As the book ends (for the second time…) the 39 year old Terray is trapped in an avalanche on the Fresnay Glacier. His client has been killed, and Terray finds himself five metres down a crevasse trapped underneath large blocks of ice. Using a pocket knife and his piton hammer he manages to carve his way free. For another writer this could make a chapter on its own – or even, in the style of Aron Ralston and the boulder in his Utah canyon, a whole book. For Terray, it all takes place in a single paragraph.

Si vraiment aucune pierre, aucun sérac, aucune crevasse ne m'attend quelque part dans le monde pour arrêter ma course, un jour viendra où, vieux et las, je saurai trouver la paix parmi les animaux et les fleurs. Le cercle sera fermé, enfin je serais le simple pâtre qu'enfant je rêvais de devenir.

"And if truly no stone, no tower of ice, no crevasse lies somewhere in wait for me, the day will come when, old and tired, I find peace among the animals and flowers. At last I shall be the simple shepherd I dreamed of as a child.."

But the man's like Beethoven: he just doesn't know how to stop. In a postscript added in 1962, he's leading three major expeditions on two continents in a single year: Jannu, Chacraraju's east peak, and Nilgiri – as well as knocking off 'Conquistadors of the Useless'.
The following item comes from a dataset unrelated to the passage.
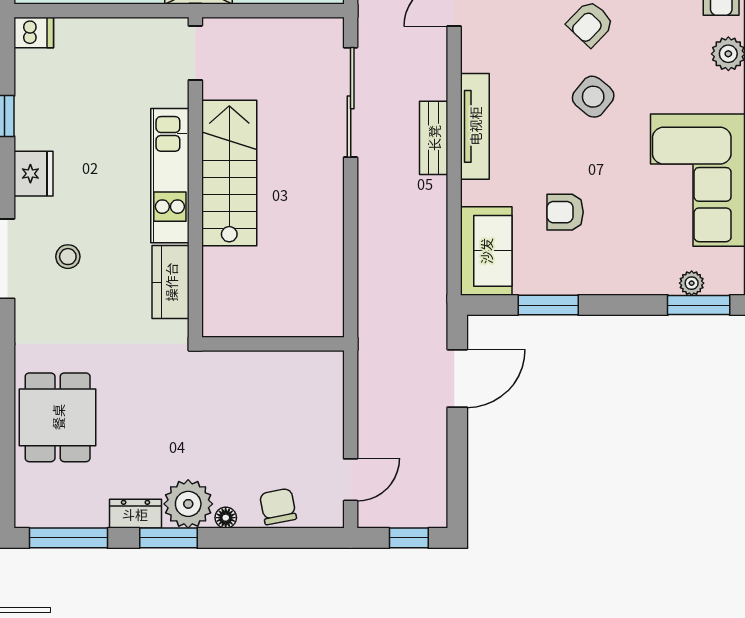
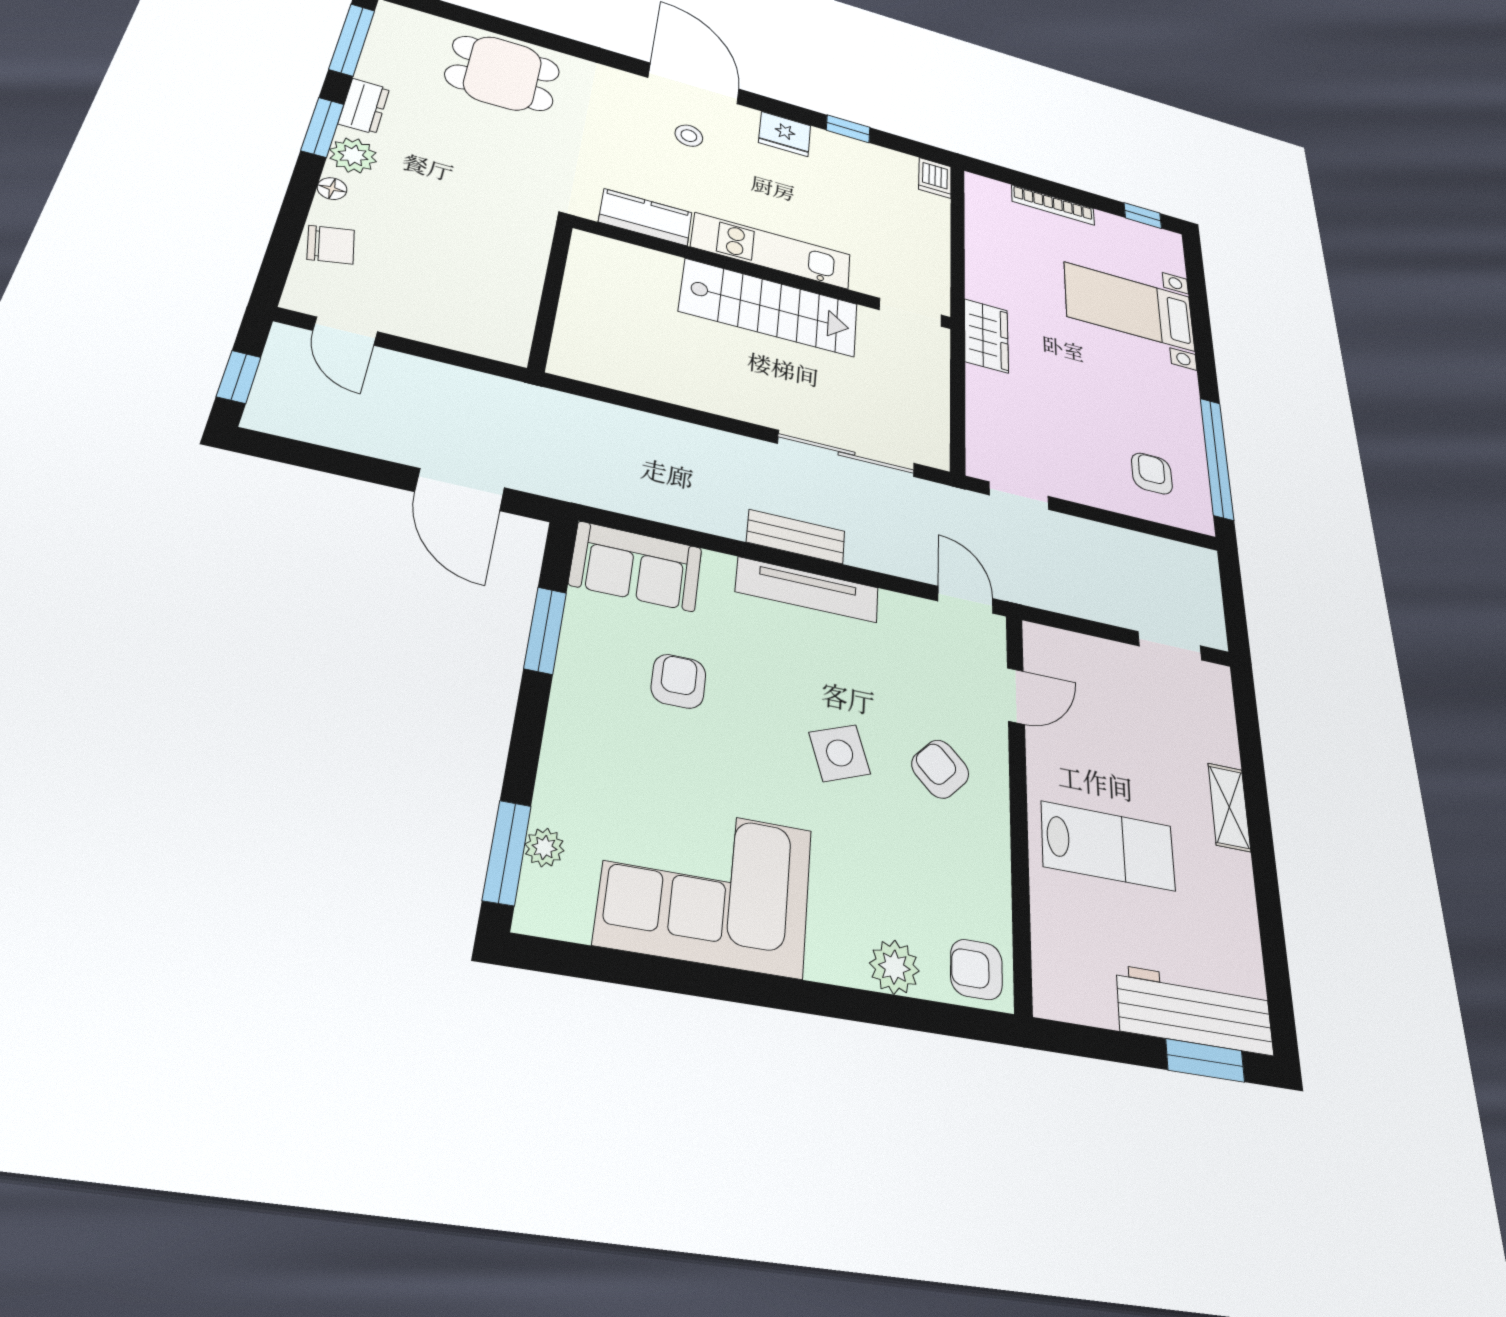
side table: (593, 97) -> (840, 753), turned 31
plant: (188, 504) -> (353, 155), width x0.73, depth x0.73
"It is possible to climb hard for twenty or thirty years," says Terray, "and still die of old age. The hardest part is to survive the first four or five years." But if he was going to join the flowers: it was only from underneath. He died in 1965 on a rock climb "Fissure en Arc de Cercle" (TD+; 6b+) on Le Gerbier near his home town, Grenoble. He's buried at Chamonix.

17 Nov, 2022

Suprised there's no mention of how good the translation is. Has Lachenal's Carnets du vertige been published in English ? Another point of view to many of the same events.

17 Nov, 2022

Very pleased to see this book highlighted, I read it as an impressionable newbie loaned out from the local library and it made a big impression. A nice counterpoint to the WH Murray my group was knee deep in at the time. Happy to see it republished (what would we do without the excellent Vertebrate Squadra?) and it worked second time around. Just the title alone is genius.

17 Nov, 2022

One of my favourites. Lots of interesting background, his time at the boarding school in Villar de Lans and other early influences, some of the friends he makes over his climbing life. There is a lot here besides the early ascents of major North Faces. And of course all told in a very different style to Rebuffat. It must have so good to be at the forefront of Alpine mountaineering in the 50's. For me, one of the all time classics!

17 Nov, 2022

I really enjoyed the book, especially as it was more than just the climbing. I have given up on some books that seem to focus too much on the specifics of climbing each route they mention.

17 Nov, 2022

It's a long time since I read it, but my memory was of loads of freezing cold bivvies!